I haven't been exactly thrilled with Fred Thompson's performance so far but he still has my vote. At this point, if Thompson dropped out, I'd probably vote for McCain before Huckabee or Romney. As for Giuliani: ain't gonna happen.

5 comments:

Stephen said...

This Wayne Dumond business (the first I've heard of it) is far too anecdotal to make a final determination on Mike Huckabee. Innocent people get jailed and executed, and criminals get released to offend again. That Mr. Huckabee's judgment call in this case was later proven wrong is no basis to completely reject his candidacy for president.

Karen said...

Stephen, just because you haven't heard of it doesn't make it anecdotal. Google it. The situation stinks. National Review has talked about it in several issues this year. Just because the main stream media hasn't picked up on it doesn't mean it isn't real. The media coverage of Huckabee has been slight anyway.

Here's an older story from the: Arkansas Times.

At the least Huckabee showed extremely poor judgment. I happen to think it is worse than that.

Stephen said...

Things look a bit too clear in hindsight. For years after his release, Wayne Dumond's case appeared to many to be a miscarriage of justice finally corrected:

"DuMond initially was sentenced to life plus 20 years, but then-Gov. Jim Guy Tucker reduced the sentence to 39 years, making him eligible for parole Nov. 11, 1994. The parole board had recommended clemency partly because genetic evidence uncovered by DuMond's lawyer showed that semen on Ms. Stevens' pants did not exhibit a genetic marker DuMond possessed.

The state approved a parole plan Jan. 16, 1997, requiring that DuMond move from Arkansas, but Texas and Florida parole boards rejected his plans to move there. Last month, the Arkansas parole board approved his move to DeWitt.

Between the time his 1997 parole and his 1999 parole plans were approved, DuMond's wife Dusty died from injuries suffered in an Ohio traffic accident. He was allowed out for a day to attend her funeral.

With DuMond now out for good, the family hopes to prove his innocence, Bobby Dumond said.

"I know he didn't do it. I hope we can put all this behind us," he said."
-- Associated Press, October 1999

"The rape victim's daddy, mortician Walter E. "Stevie" Stevens, was part of a Democratic machine that ruled the Arkansas Delta and nurtured Clinton's career.

Wayne DuMond, guilty or innocent, didn't have a chance at justice."
-- Village Voice, March 2001

Considering the connections of the victim's family, the brutal attack on Dumond while he awaited trial, and the genetic evidence presented in Dumond's appeal process, Huckabee thought he was serving justice.

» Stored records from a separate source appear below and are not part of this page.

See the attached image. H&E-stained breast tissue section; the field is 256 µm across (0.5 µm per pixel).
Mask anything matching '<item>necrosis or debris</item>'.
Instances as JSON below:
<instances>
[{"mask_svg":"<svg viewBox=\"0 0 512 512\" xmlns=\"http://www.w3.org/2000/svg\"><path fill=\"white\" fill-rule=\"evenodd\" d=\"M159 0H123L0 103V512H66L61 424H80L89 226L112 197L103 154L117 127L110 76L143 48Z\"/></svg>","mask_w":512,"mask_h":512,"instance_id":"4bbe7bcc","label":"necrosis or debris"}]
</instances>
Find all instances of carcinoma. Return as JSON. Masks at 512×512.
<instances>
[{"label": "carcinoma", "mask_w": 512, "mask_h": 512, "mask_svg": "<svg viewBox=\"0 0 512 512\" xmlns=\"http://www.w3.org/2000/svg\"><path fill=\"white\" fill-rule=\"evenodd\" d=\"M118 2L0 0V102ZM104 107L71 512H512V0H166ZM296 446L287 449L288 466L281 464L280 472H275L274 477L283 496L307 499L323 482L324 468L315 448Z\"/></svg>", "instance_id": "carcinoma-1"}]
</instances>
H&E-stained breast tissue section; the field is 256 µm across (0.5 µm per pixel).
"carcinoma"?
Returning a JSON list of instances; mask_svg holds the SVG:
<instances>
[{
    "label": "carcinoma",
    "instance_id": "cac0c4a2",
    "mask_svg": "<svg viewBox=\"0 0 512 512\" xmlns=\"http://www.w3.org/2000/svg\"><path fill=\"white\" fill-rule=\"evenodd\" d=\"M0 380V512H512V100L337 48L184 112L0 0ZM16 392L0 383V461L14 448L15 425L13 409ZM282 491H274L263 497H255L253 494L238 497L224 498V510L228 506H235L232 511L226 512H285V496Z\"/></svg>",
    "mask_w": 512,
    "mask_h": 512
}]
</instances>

It's easy to say in 2007 that Wayne Dumond should have stayed in jail--it was considerably less clear in 1998.

Philip said...

Man, that could have been a new post!

Anyway, the bigger question is still why didn't he just pardon him to begin with? It seems he orchestrated events so that he had plausible deniability in case it went bad, playing both sides of the issue.

He also demonstrated this behavior in the gas tax referendum, saying he never raised taxes, but vocally selling the increase to voters. His he for or against higher taxes?

This begins to look like a pattern of doing one thing and saying another. That's what politicians do, not what real leaders do.

Philip said...


Here is one more article
to consider. It is the best defense of Huckabee that I have seen so far, yet it does not change my opinion of him.